At the local university, Rawicz studied law to please his father and Asian languages to satisfy his own desires. He fell in love with classmate Anna Dastre but events, including the Soviet occupation of their country in 1939 and the German invasion of 1941, delayed plans for marriage. The young lovers fled, but within a year Rawicz was detained by the Gestapo and underwent interrogation and torture. Rawicz convinced officials that he was not Jewish, but he could not talk his way out of the concentration camp at Auschwitz, where he was sentenced for two years for unspecified political crimes. Two decades later, his experiences both eluding and enduring captivity would provide background for his first novel.

Released from his interment, Rawicz reunited with his wife. The couple married and settled in Poland, where Rawizc found employment as a journalist. He applied for admission to the Sorbonne and received a scholarship to study languages in 1947. Paris became their permanent residence. In the early 1950’s, Rawicz was a correspondent for the foreign press, but his success as a journalist in Paris was short-lived. Subsequent jobs as a translator, a salesman, and a chauffeur provided only subsistence living for the couple, but afforded Rawicz the opportunity to begin a novel.

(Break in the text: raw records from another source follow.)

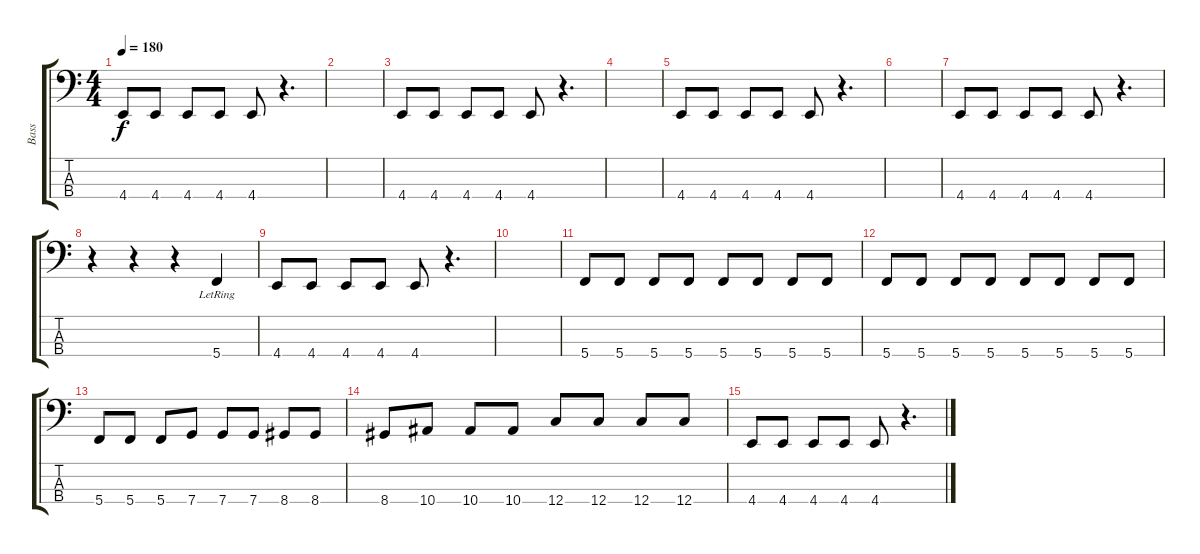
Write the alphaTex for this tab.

\track ("Bass" "Bass") {instrument electricbassfinger}
\staff {score tabs}
\tuning (F2 C2 G1 C1) {hide}
\ts (4 4)
\tempo 180
\clef f4
\ks c
4.4.8{dy f} 4.4.8 4.4.8 4.4.8 4.4.8 r.4{d} |
|
4.4.8 4.4.8 4.4.8 4.4.8 4.4.8 r.4{d} |
|
4.4.8 4.4.8 4.4.8 4.4.8 4.4.8 r.4{d} |
|
4.4.8 4.4.8 4.4.8 4.4.8 4.4.8 r.4{d} |
r.4 r.4 r.4 5.4{lr}.4 |
4.4.8 4.4.8 4.4.8 4.4.8 4.4.8 r.4{d} |
|
5.4.8 5.4.8 5.4.8 5.4.8 5.4.8 5.4.8 5.4.8 5.4.8 |
5.4.8 5.4.8 5.4.8 5.4.8 5.4.8 5.4.8 5.4.8 5.4.8 |
5.4.8 5.4.8 5.4.8 7.4.8 7.4.8 7.4.8 8.4.8 8.4.8 |
8.4.8 10.4.8 10.4.8 10.4.8 12.4.8 12.4.8 12.4.8 12.4.8 |
4.4.8 4.4.8 4.4.8 4.4.8 4.4.8 r.4{d}
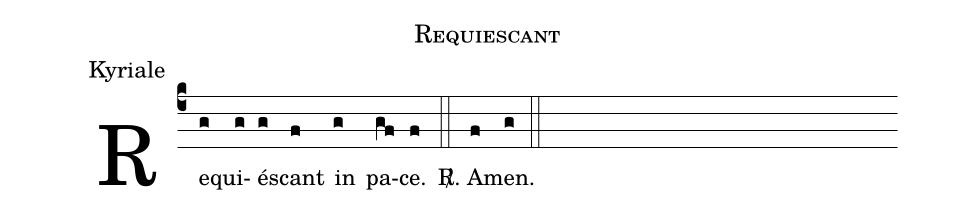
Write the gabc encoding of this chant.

name:Requiescant;
office-part:Kyriale;
%%
(c4) Re(g)qui(g)és(g)cant(f) in(g) pa(gf)ce.(f) (::) <sp>R/</sp>. {A}(f)men.(g) (::)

Though proficient in many languages, Rawicz composed his first and most significant novel, Le Sang du ciel (1961; Blood from the Sky, 1964), in French. Le Sang du ciel is a postmodern story of an Auschwitz survivor. Though events in the novel resemble episodes in Rawicz’s life, it is not presented as autobiography. The main character is a Jew who pretends to be a Gentile during the occupation. “Remember and tell” is the mantra of the novel and the motto by which the protagonist survives his deception. Critics responded with enthusiasm to Rawicz’s innovations: snippets of other genres, including poetry, scholarly explication, replete with footnotes. and dramatic asides collude with traditional narration to offer a panoramic view of the Holocaust. Given the scope and topic of his work, the embedded forms, reminiscent of Old Testament structure, are appropriate. In 1962, Le Sang du ciel was awarded the Prix Rivarol, the top prize for a work written in French by a foreign national.

His second novel, inspired by events of the 1968 student uprising in Paris, was published in 1969. Bloc-notes d’un contre-révolutionnaire: Ou, La Gueule de bois has yet to be translated into English.

Rawicz committed suicide on May 21, 1982. By that time, interest in his writing had waned, but recent Holocaust scholarship has created a new audience for Le Sang du ciel. Rawicz wrote only one novel about the Holocaust, but it is a masterpiece of the genre. He recreated convincingly in fiction, through the use of nontraditional literary methods, the atrocities of the Holocaust in a novel both personal and universal.